Dans un second temps, le cabinet a consacré deux journées complètes à la visite de l'ensemble des sept sites qui lui avaient été plus particulièrement confiés au sein de la vallée. Ensuite, une journée d'entretiens a été organisée avec les élus des communes concernées. Cette journée "d'écoute" a permis aux élus de donner aux urbanistes leur avis sur les friches, et leur vision prospective pour la vallée de la Maurienne. Elle a été suivie d'un rendez-vous à la Drire avec Jean-Philippe Bouton, chargé d'étude, sur la vallée de la Maurienne, au sein de la subdivision de Chambéry. L'objet de cette rencontre était de prendre connaissance des contraintes, de la pollution et des risques industriels potentiels sur les différents sites. Enfin, Marc Tournabien, maire de Saint-Julien-Montdenis et président du syndicat mixte du pays de Maurienne, a été contacté par le cabinet Groupe 6 : "Le syndicat porte les politiques transversales des communes et ce dossier des friches en particulier, car elles se trouvent toutes sur le territoire du pays de la Maurienne."
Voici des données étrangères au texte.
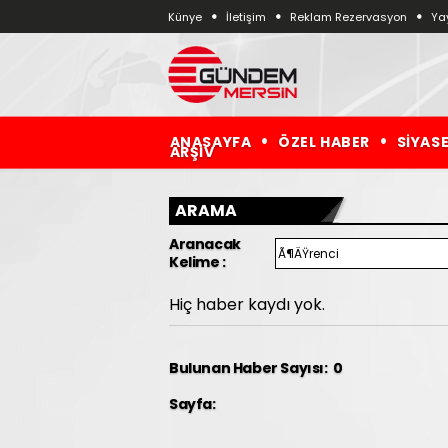
Künye
İletişim
Reklam Rezervasyon
Yay
ANASAYFA
ÖZEL HABER
SİYAS
ARŞİV
ARAMA
Aranacak
Kelime :
Hiç haber kaydı yok.
Bulunan Haber Sayısı: 0
Sayfa:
Une première action pour le site de la Pouille

Une première étape de diagnostic à l'échelle de la vallée a permis d'évaluer le contexte économique, le potentiel urbain et les contraintes (surtout en terme de pollution) de chaque site. Ensuite, une seconde phase a consisté à émettre des propositions à la fois urbanistiques, paysagères et programmatiques sur la base des potentiels évoqués dans le diagnostic. Deux à trois scénarios ont été conçus pour chaque site. La dernière phase de l'étude fut le choix d'un scénario préférentiel par site, afin d'affiner les propositions et d'établir un pré-chiffrage des aménagements éventuels et du phasage des aménagements. Après cette première démarche, la communauté de communes de Porte de Maurienne a souhaité aller plus loin avec le site de la Pouille, à Aiguebelle. Groupe 6 a été mandaté pour réaliser un plan de composition détaillé (1/1.000e) du site, avec l'aide et l'expérience de CM Aménagement, un BET réseaux et voirie. A la suite de cette étude, des réflexions sont aujourd'hui en cours pour un montage opérationnel de la requalification de la Pouille, sur la base du plan de composition établi à l'automne 2003... L'heure est à la détermination des acteurs pour le montage financier et le portage de l'opération.
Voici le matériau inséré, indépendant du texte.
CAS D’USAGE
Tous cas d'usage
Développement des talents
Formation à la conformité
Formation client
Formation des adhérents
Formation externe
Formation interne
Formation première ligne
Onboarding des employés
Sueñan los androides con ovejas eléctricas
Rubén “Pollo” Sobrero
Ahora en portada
Les limites du traitement paysager : illustration avec le site de La Chapelle

Le traitement paysager du site de La Chapelle illustre une réalité : le risque d'être un nouveau support à l'urbanisation des terres arables.

La zone d'activités de La Chapelle est un site placé en entrée de ville. Y étaient implantées des stations-service anciennement gérées par le groupe Total. La transformation de la friche en zone d'activités soulève d'importants enjeux en terme de paysage. "Si l'aménagement de ce site devait avoir lieu, sa position très sensible en front de RN [route nationale], sur une pente légère en fond de vallée (donc très visible d'un peu partout) dans un contexte agricole encore préservé nécessiterait l'intervention d'un paysagiste", commente Pierre-Olivier Peccoz. Le travail d'un paysagiste serait-il vraiment en mesure d'atténuer (à défaut de masquer) les enseignes susceptibles de s'y implanter, tout en assurant des transitions douces avec les espaces agricoles ? Le chargé d'étude se montre réservé : "Le paysage devient ici élément de cloisonnement, un support sur lequel l'urbanisation peut dessiner ses limites pour mieux s'intégrer dans une "image d'Epinal" rurale de la montagne, assez rare dans une vieille vallée industrielle comme la Maurienne. Si les terres arables venaient à être aménageables, plus rien ne stopperait une urbanisation linéaire, en tâche d'huile, avec toutes les répercussions négatives qu'on lui connaît."